Items from a dataset
━━━━━━━━━━━━━━━━━━━━
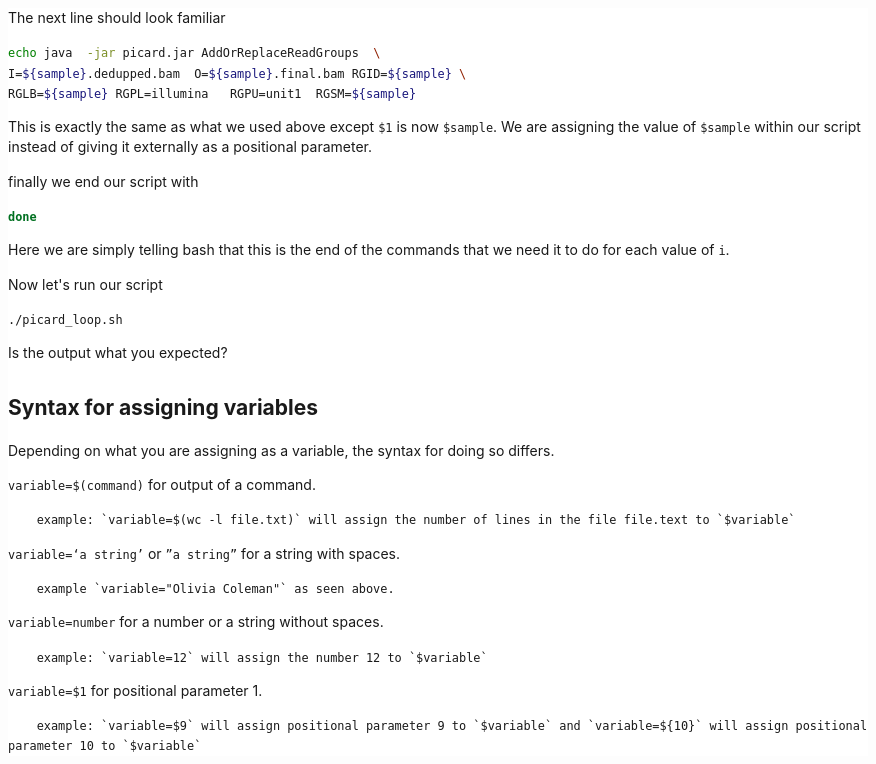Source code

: 
The next line should look familiar

```bash
echo java  -jar picard.jar AddOrReplaceReadGroups  \
I=${sample}.dedupped.bam  O=${sample}.final.bam RGID=${sample} \
RGLB=${sample} RGPL=illumina   RGPU=unit1  RGSM=${sample}
```

This is exactly the same as what we used above except `$1` is now `$sample`. We are assigning the value of `$sample` within our script instead of giving it externally as a positional parameter.

finally we end our script with 

```bash
done
```

Here we are simply telling bash that this is the end of the commands that we need it to do for each value of `i`.

Now let's run our script


```bash
./picard_loop.sh
```

Is the output what you expected?

## Syntax for assigning variables

Depending on what you are assigning as a variable, the syntax for doing so differs.

`variable=$(command)` for output of a command. 

        example: `variable=$(wc -l file.txt)` will assign the number of lines in the file file.text to `$variable`

`variable=‘a string’` or `”a string”` for a string with spaces.

        example `variable="Olivia Coleman"` as seen above.

`variable=number` for a number or a string without spaces.

        example: `variable=12` will assign the number 12 to `$variable`

`variable=$1` for positional parameter 1.

        example: `variable=$9` will assign positional parameter 9 to `$variable` and `variable=${10}` will assign positional parameter 10 to `$variable` 

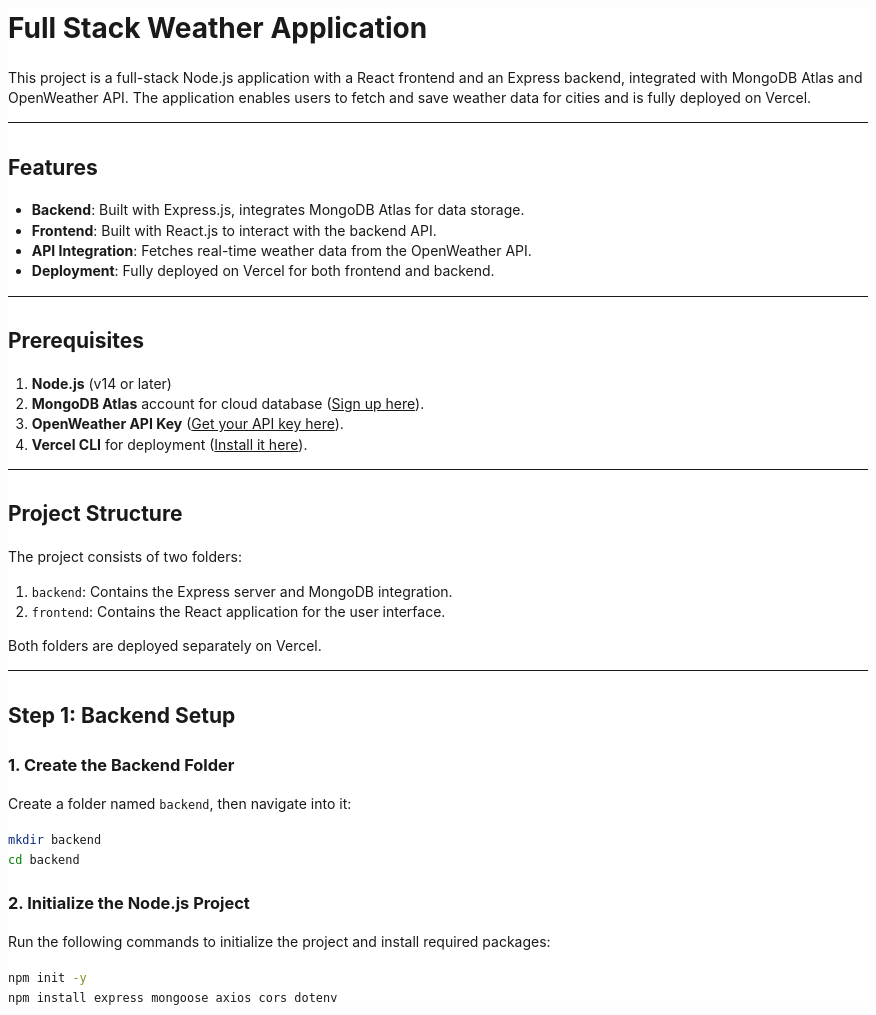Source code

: # Full Stack Weather Application

This project is a full-stack Node.js application with a React frontend and an Express backend, integrated with MongoDB Atlas and OpenWeather API. The application enables users to fetch and save weather data for cities and is fully deployed on Vercel.

---

## Features

- **Backend**: Built with Express.js, integrates MongoDB Atlas for data storage.
- **Frontend**: Built with React.js to interact with the backend API.
- **API Integration**: Fetches real-time weather data from the OpenWeather API.
- **Deployment**: Fully deployed on Vercel for both frontend and backend.

---

## Prerequisites

1. **Node.js** (v14 or later)
2. **MongoDB Atlas** account for cloud database ([Sign up here](https://www.mongodb.com/cloud/atlas)).
3. **OpenWeather API Key** ([Get your API key here](https://openweathermap.org/api)).
4. **Vercel CLI** for deployment ([Install it here](https://vercel.com/cli)).

---

## Project Structure

The project consists of two folders:
1. `backend`: Contains the Express server and MongoDB integration.
2. `frontend`: Contains the React application for the user interface.

Both folders are deployed separately on Vercel.

---

## Step 1: Backend Setup

### 1. Create the Backend Folder

Create a folder named `backend`, then navigate into it:
```bash
mkdir backend
cd backend
```

### 2. Initialize the Node.js Project

Run the following commands to initialize the project and install required packages:
```bash
npm init -y
npm install express mongoose axios cors dotenv
```
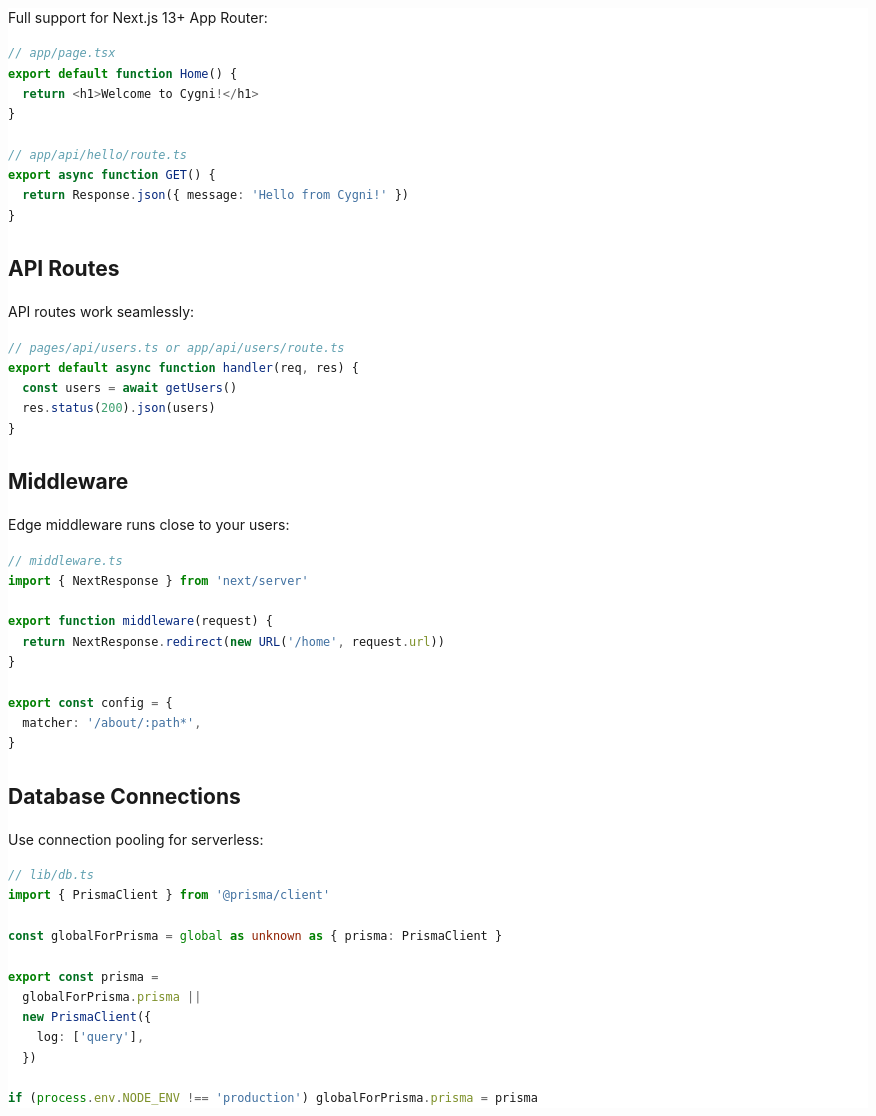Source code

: Full support for Next.js 13+ App Router:

```typescript
// app/page.tsx
export default function Home() {
  return <h1>Welcome to Cygni!</h1>
}

// app/api/hello/route.ts
export async function GET() {
  return Response.json({ message: 'Hello from Cygni!' })
}
```

## API Routes

API routes work seamlessly:

```typescript
// pages/api/users.ts or app/api/users/route.ts
export default async function handler(req, res) {
  const users = await getUsers()
  res.status(200).json(users)
}
```

## Middleware

Edge middleware runs close to your users:

```typescript
// middleware.ts
import { NextResponse } from 'next/server'
 
export function middleware(request) {
  return NextResponse.redirect(new URL('/home', request.url))
}
 
export const config = {
  matcher: '/about/:path*',
}
```

## Database Connections

Use connection pooling for serverless:

```typescript
// lib/db.ts
import { PrismaClient } from '@prisma/client'

const globalForPrisma = global as unknown as { prisma: PrismaClient }

export const prisma =
  globalForPrisma.prisma ||
  new PrismaClient({
    log: ['query'],
  })

if (process.env.NODE_ENV !== 'production') globalForPrisma.prisma = prisma
```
━━━━━━━━━━━━━━━━━━━━
Would you print exactly, and only, the lines of the data above from the line with "Here we are" through the line with "string without spaces.", inclusive?

Here we are simply telling bash that this is the end of the commands that we need it to do for each value of `i`.

Now let's run our script


```bash
./picard_loop.sh
```

Is the output what you expected?

## Syntax for assigning variables

Depending on what you are assigning as a variable, the syntax for doing so differs.

`variable=$(command)` for output of a command. 

        example: `variable=$(wc -l file.txt)` will assign the number of lines in the file file.text to `$variable`

`variable=‘a string’` or `”a string”` for a string with spaces.

        example `variable="Olivia Coleman"` as seen above.

`variable=number` for a number or a string without spaces.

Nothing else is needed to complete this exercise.